Shooting weddings of different traditions and cultures is always fun. Something it’s challenging to find inspiration with shooting the same types of ceremonies weekend after weekend. This week I have been blessed so far to have 2 entirely unique events to cover (Thurs/Friday) and and looking forward to even more excitement tomorrow and Sunday.
Thursday evening we attending a Sagai, at a couple’s residence in Sammamish. It was my understanding that this is part of the “engagement processing” in the wedding tradition of Indian couples. It was difficult to cover not knowing exactly all the intricacies involved in the symbols and blessings used, but it was a very eye-opening experience regardless. Being allowed into the couple’s home, in their backyard surrounded by family and friends as they went through the ceremony was a very meaningful experience for both Dorothy and myself.
Today I was honored enough to attend and cover a wedding of 2 native Kenyans and got to experience all that their culture has to offer. Whether it was the elder women of the family escorting the bride from her residence to the church and finally the reception with songs and cheers (something I know will really “pop” on the final video) or the extended portion where the mother/father of the bride/groom addressed all the wedding guests and gave stories of the importance of marriage and more importantly faith, it was certainly a first for me and something that I will feel better prepared if I ever encounter another similar ceremony in the future.
Tomorrow is a Cambodian family (from what I understand) with a Khmer ceremony taking place at the family’s home. The funny thing about this is that the bride although part of that culture/family isn’t entirely sure all that goes along with such a tradition (mostly going off on instructions from her father and other elders) so I’m sure all the events of tomorrow will be a great surprise to both of us! All I know is that she has penciled in at least 3 outfit changes tomorrow (traditional, western, and cosplay!) so I have to imagine it’s going to be a one-of-a-kind celebration.
To round out the weekend Sunday finishes up the Indian couple from Thursday evening with a early morning Indian ceremony with family and friends in Kirkland.

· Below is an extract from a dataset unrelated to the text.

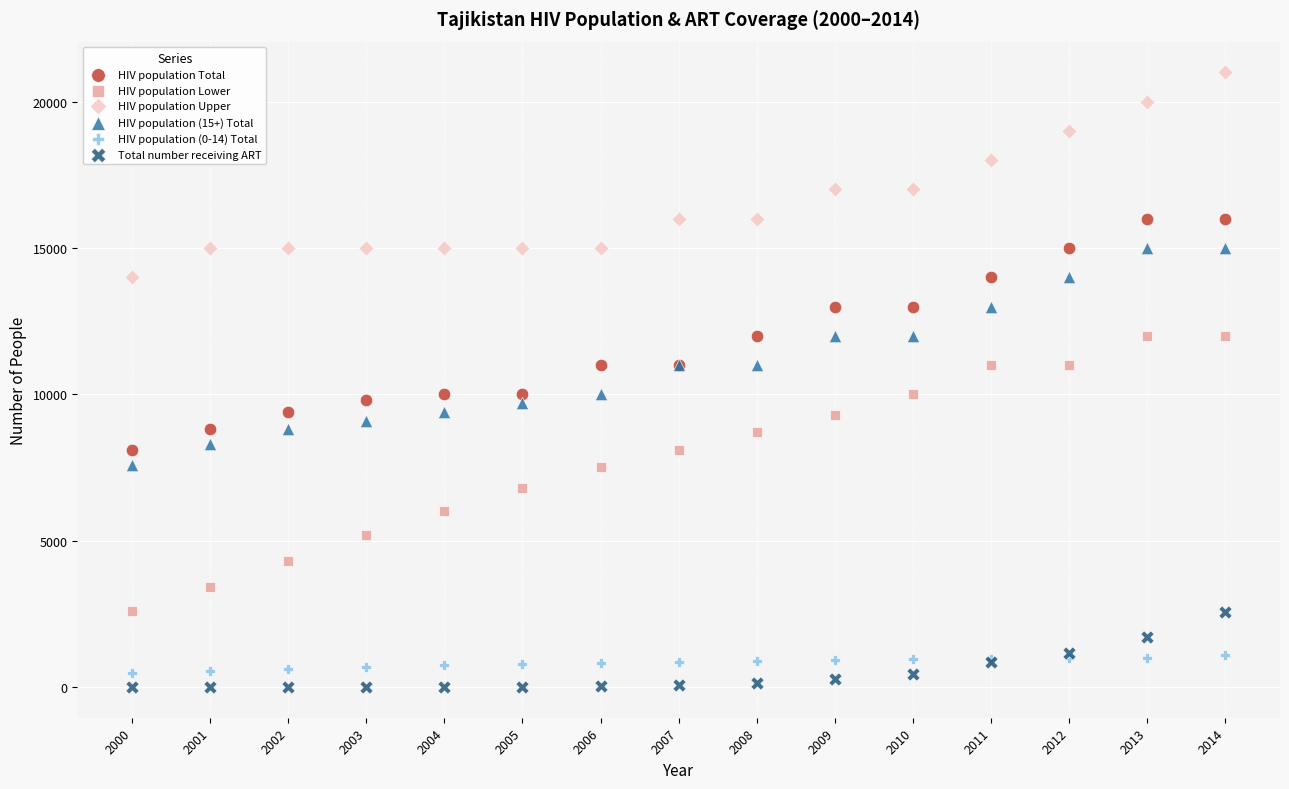

Which series reaches the minimum Y coordinate?

Total number receiving ART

That leaves enough time in the afternoon/evening to book a more traditional wedding at a winery in Woodinville so I think it’s fair to say this weekend will check all sorts of boxes in making me a more well-rounded and worldly wedding videographer.
Every wedding and video shoot has its own unique challenges and forces us to learn and re-adapt. Today’s post and lesson, YOU NEVER KNOW WHERE THE MONEY WILL COME FROM!

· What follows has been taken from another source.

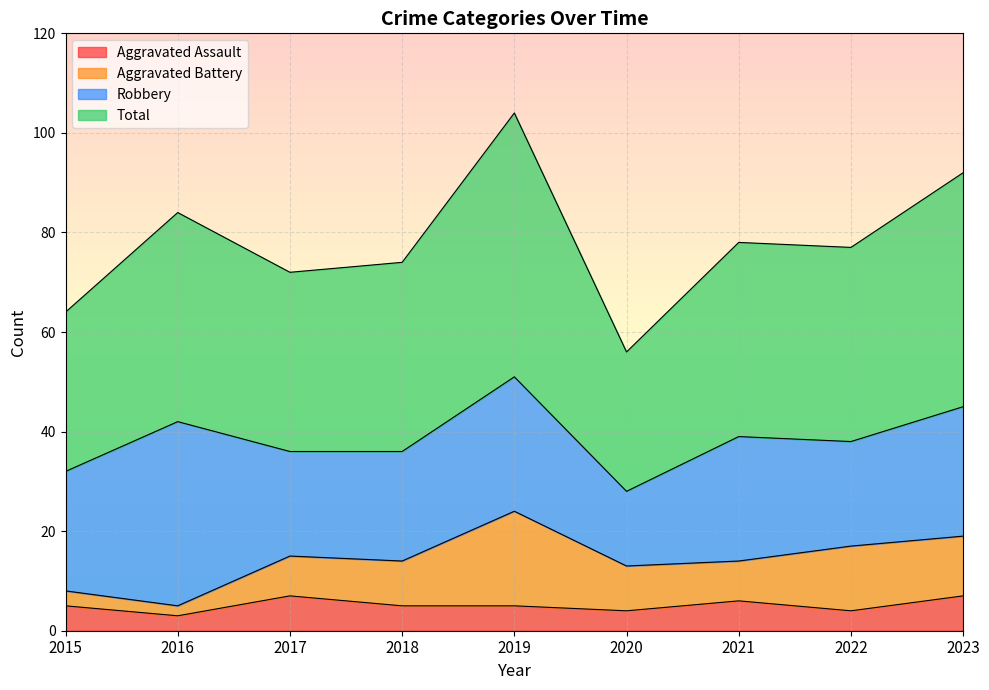

Which series has the largest total across all categories?

Total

It’s not just weddings for Best Made Videos, that’s too seasonal of a business. In an attempt to prevent my business from feeling like “feast or famine” between the summer months and the off-peak wedding season, I take on all sorts of video projects. Whether it’s a kickstarter video for a gentleman looking to launch a new chain of fast food restaurants, or like today, I’m paid to shoot raw video of a real estate convention, you never really know where your next paycheck will come from.
This sort of approach opens yourself up to interesting challenges however, as you need to differentiate which projects will result in actual pay checks, and which ones are pure speculation. I’ve had conversations with my fiancé lately about a common trend I see with lots of film makers and other video producers lately, which is “shoot now, get paid later.” I wrote the other day about using craigslist as a way to generate leads and although it’s usually decent, it amazes me how many of these projects are “come along for the ride” endeavors. It might be a good idea in theory to get in with a little startup company or entertainer early in their growth and then ride that wave of momentum to a big paycheck. In my opinion however, I would say 99% of these projects fizzle out long before any monetary reward is gained. So although the gamble might pay off in huge rewards if you get set up with the next Macklemore, it’s way to big of a risk/reward or time sink to make it a way to actually run your business day to day.
Most of the time now I tell new clients who have lofty ideas or goals, “I need to get paid now.” I don’t care if it’s $50 or $500, but I need something in my pocket to keep the lights on and the batteries charged. I would rather take $200 now and know that I have something to put in my bank account, than keep my fingers crossed for $500 2 months from now. I may be missing a diamond in the rough, a big time act that I can ride to a nationwide tour. In my opinion however, these acts are too few and far between and the landscape is too murky to really put any real faith behind it.